Tumor necrosis factor-alpha up-regulates glucuronosyltransferase gene expression in human brain endothelial cells and promotes T-cell adhesion.

Stimulation of human brain microvascular endothelial cells (SV-HCECs) with tumor necrosis factor-alpha (TNF-alpha) up-regulates sulfoglucuronosyl paragloboside (SGPG) synthesis in a dose- and time-dependent manner. After TNF-alpha exposure at a concentration of 50 ng/ml for 24 hr, we observed a seven- to tenfold elevation of SGPG concentration. Interleukin-1beta (IL-1beta) at a concentration of 10 ng/ml and the combined doses of TNF-alpha and IL-1beta were less effective than TNF-alpha alone.
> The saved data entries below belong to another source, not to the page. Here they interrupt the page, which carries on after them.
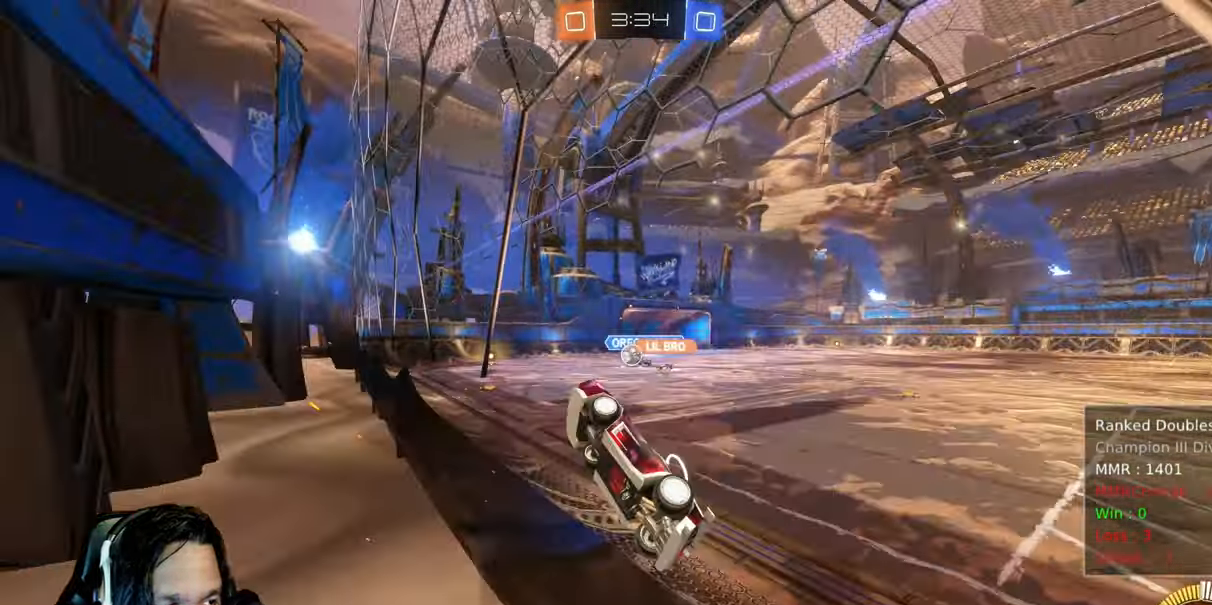
{"buttons": ["R2"], "left_stick": "center", "right_stick": "center"}
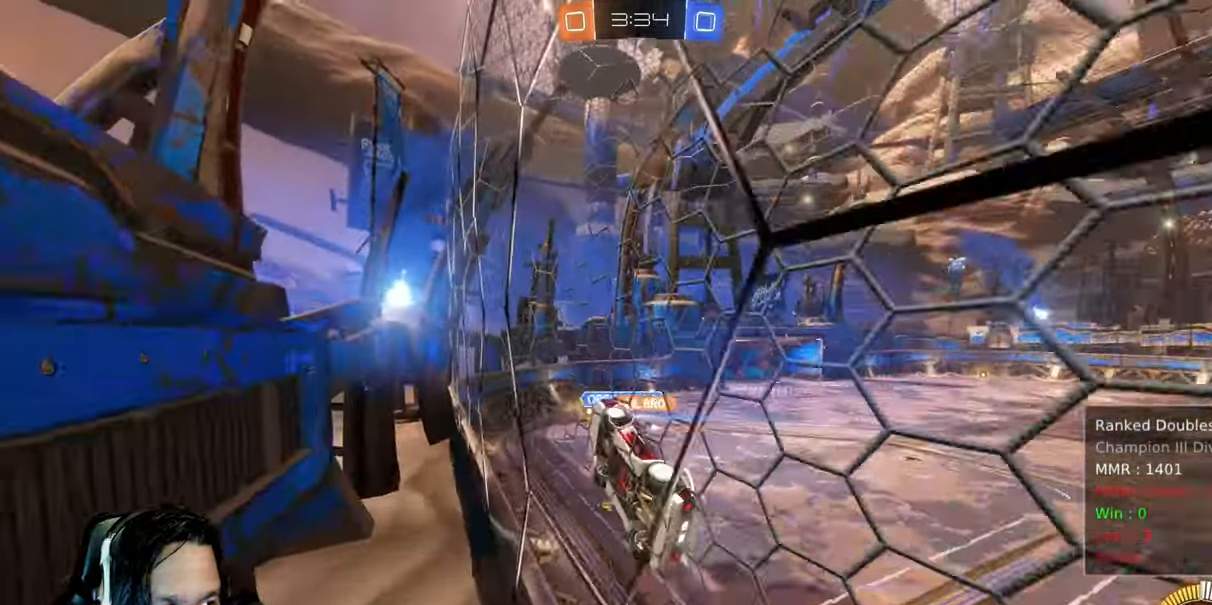
{"buttons": ["L1", "R2"], "left_stick": "right", "right_stick": "center", "events": [[67, "left_stick", "right"], [133, "L1", "down"], [283, "L1", "up"], [450, "L1", "down"]]}
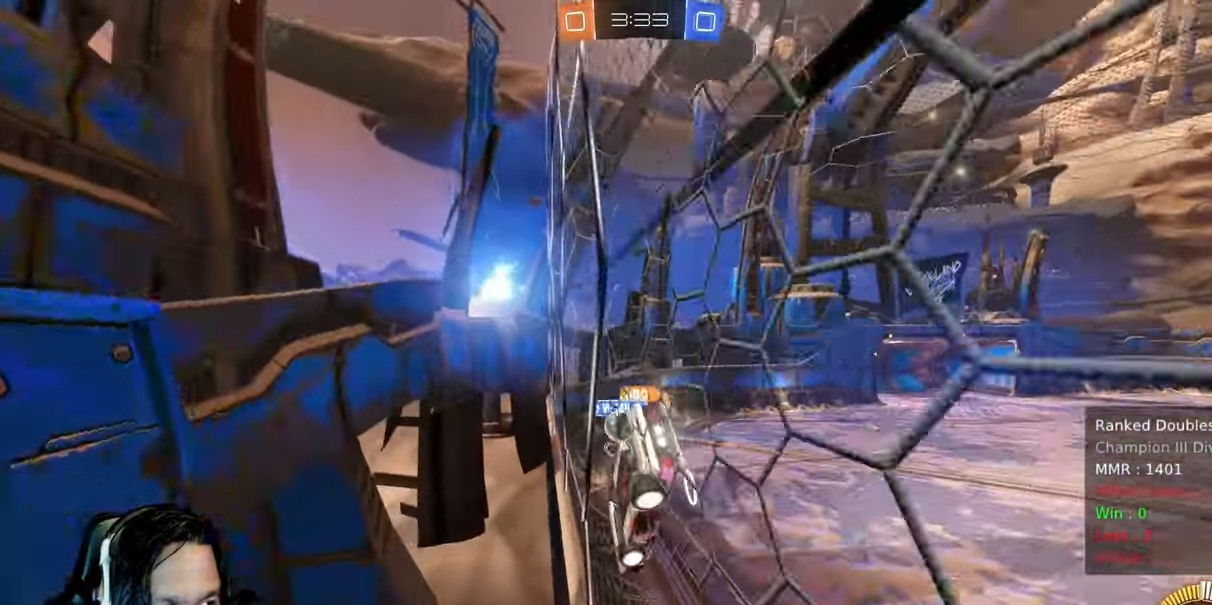
{"buttons": ["R2"], "left_stick": "down-right", "right_stick": "center", "events": [[83, "L1", "up"], [117, "left_stick", "down-right"]]}
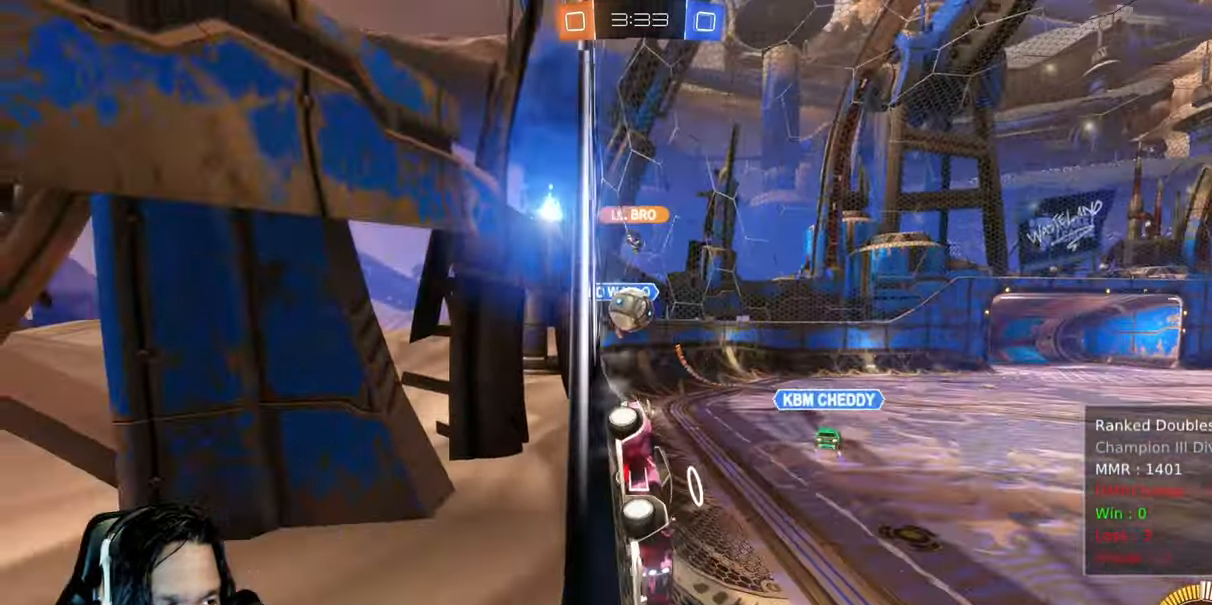
{"buttons": ["CIRCLE", "R2"], "left_stick": "up-left", "right_stick": "center", "events": [[267, "left_stick", "center"], [300, "CIRCLE", "down"], [417, "left_stick", "up-left"]]}
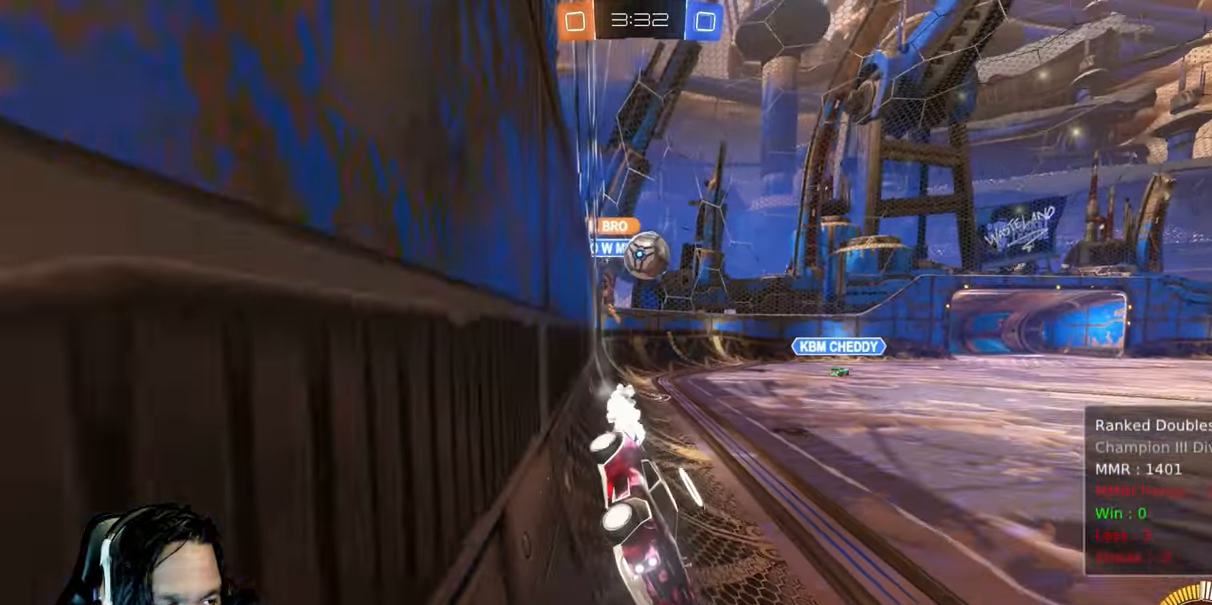
{"buttons": ["R2"], "left_stick": "center", "right_stick": "center", "events": [[83, "left_stick", "center"], [500, "CIRCLE", "up"]]}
TNF-alpha also stimulated T-cell (Jurkat) adhesion with SV-HCECs via SGPG-L-selectin recognition: this was determined by double-label immunofluorescent staining with SGPG and L-selectin antibodies. The number of T cells bound to SV-HCECs after different cytokine stimulations was proportional to the SGPG concentration, and the cell attachment was inhibited by anti-SGPG and anti-L-selectin antibodies, respectively. Our data unequivocally establish that inflammatory cytokines, particularly TNF-alpha, stimulate the glucuronosyltransferse, GlcAT-P, and GlcAT-S, gene expression in brain endothelial cells and promote T-cell adhesion via SGPG-L-selectin recognition, a preliminary step for onset of neuroinflammation.